4.2 Additional Disclosures

In certain cases, consistent with the intended purpose or use, the actuary may need to make the following disclosures in addition to those in section 4.1.

a. When the actuary specifies a range of trend estimates, the actuary should disclose the basis of the range provided.

b. The actuary should disclose changes to assumptions, procedures, methods or models that the actuary believes might materially affect the actuary’s results or conclusions as compared to those used in a prior analysis, if any, performed for the same purpose.

Appendix 1 – Background and Current Practices

Background

Recognition of the significance of trend in many property/casualty analyses and difficulty of discerning turning points has led to a need for increasingly sophisticated trending procedures. Publications of the CAS such as Variance and the Syllabus of Examinations, and many other publications such as statistics and economics textbooks, provide extensive information on alternative procedures.
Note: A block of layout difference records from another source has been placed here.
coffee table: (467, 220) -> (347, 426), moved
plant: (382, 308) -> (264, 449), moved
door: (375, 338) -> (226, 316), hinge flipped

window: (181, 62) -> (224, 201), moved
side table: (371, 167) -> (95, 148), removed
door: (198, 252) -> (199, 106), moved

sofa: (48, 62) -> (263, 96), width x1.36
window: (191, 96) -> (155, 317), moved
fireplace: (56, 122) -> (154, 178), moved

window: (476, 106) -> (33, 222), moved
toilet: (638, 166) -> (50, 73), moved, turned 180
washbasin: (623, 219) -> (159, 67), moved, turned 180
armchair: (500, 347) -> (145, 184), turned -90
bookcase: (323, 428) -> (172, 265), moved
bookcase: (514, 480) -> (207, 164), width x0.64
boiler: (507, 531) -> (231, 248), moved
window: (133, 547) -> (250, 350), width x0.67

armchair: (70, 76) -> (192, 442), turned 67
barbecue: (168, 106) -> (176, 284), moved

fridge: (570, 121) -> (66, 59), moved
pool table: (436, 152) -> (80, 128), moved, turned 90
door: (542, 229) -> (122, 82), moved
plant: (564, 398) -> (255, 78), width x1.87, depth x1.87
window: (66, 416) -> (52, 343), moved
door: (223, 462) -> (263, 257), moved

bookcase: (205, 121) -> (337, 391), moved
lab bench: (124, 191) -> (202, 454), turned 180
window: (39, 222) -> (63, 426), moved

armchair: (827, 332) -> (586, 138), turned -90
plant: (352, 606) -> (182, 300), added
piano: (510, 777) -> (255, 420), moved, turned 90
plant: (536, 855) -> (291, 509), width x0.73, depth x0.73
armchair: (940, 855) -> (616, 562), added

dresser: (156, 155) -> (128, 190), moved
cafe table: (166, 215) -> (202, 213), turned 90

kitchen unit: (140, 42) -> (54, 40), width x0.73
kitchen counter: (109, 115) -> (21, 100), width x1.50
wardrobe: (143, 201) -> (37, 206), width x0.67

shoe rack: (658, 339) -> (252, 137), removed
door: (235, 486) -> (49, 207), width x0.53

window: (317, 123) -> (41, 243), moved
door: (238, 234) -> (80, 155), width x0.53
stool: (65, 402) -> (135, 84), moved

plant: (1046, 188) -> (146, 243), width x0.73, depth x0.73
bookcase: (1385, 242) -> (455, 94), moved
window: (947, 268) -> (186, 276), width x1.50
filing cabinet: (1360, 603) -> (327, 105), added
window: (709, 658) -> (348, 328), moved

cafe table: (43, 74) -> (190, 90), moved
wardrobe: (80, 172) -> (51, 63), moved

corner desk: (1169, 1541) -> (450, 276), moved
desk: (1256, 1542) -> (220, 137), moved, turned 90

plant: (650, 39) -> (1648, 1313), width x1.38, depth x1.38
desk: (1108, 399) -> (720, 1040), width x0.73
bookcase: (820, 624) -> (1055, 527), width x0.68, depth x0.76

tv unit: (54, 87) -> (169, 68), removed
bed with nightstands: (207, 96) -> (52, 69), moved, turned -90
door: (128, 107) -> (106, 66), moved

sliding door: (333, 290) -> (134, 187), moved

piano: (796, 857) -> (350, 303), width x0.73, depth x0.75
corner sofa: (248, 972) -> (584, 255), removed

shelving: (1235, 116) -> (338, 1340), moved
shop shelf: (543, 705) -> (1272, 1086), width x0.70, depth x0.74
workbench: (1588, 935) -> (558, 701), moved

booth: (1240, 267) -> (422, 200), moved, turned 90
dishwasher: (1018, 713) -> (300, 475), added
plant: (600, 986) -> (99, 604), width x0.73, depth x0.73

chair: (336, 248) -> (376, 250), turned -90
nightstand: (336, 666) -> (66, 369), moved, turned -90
The actuary may refer to these or develop other procedures, as appropriate for each situation.

Current Practices

Trending procedures are used in ratemaking, reserving, valuation, underwriting, and marketing for most property/casualty insurance plans or policies. In such procedures, actuaries generally place reliance on (1) data generated by the book of business being analyzed, (2) other insurance data, and (3) non-insurance data, in that order of preference. Mathematical techniques are often used to smooth and extrapolate from historical data. In the absence of strong contrary indications, there is a reliance on extrapolations of historical insurance data. Procedures based on non-insurance data are also used. In trending procedures, judgmental considerations generally include, but are not limited to, the historical data used, the success of these techniques in making prior projections, the statistical goodness of fit of the techniques to the historical data, and the impact of any sudden, nonrecurring changes (for example, tort reform) that had not yet been incorporated in the historical data.

Appendix 2 – Comments on the Exposure Draft and Responses

The exposure draft of this ASOP, Trending Procedures in Property/Casualty Insurance, was issued in January 2008 with a comment deadline of May 1, 2008. Thirteen comment letters were received, some of which were submitted on behalf of multiple commentators, such as by firms or committees. For purposes of this appendix, the term “commentator” may refer to more than one person associated with a particular comment letter. The Subcommittee on Ratemaking carefully considered all comments received, and the Casualty Committee and ASB reviewed (and modified, where appropriate) the proposed changes.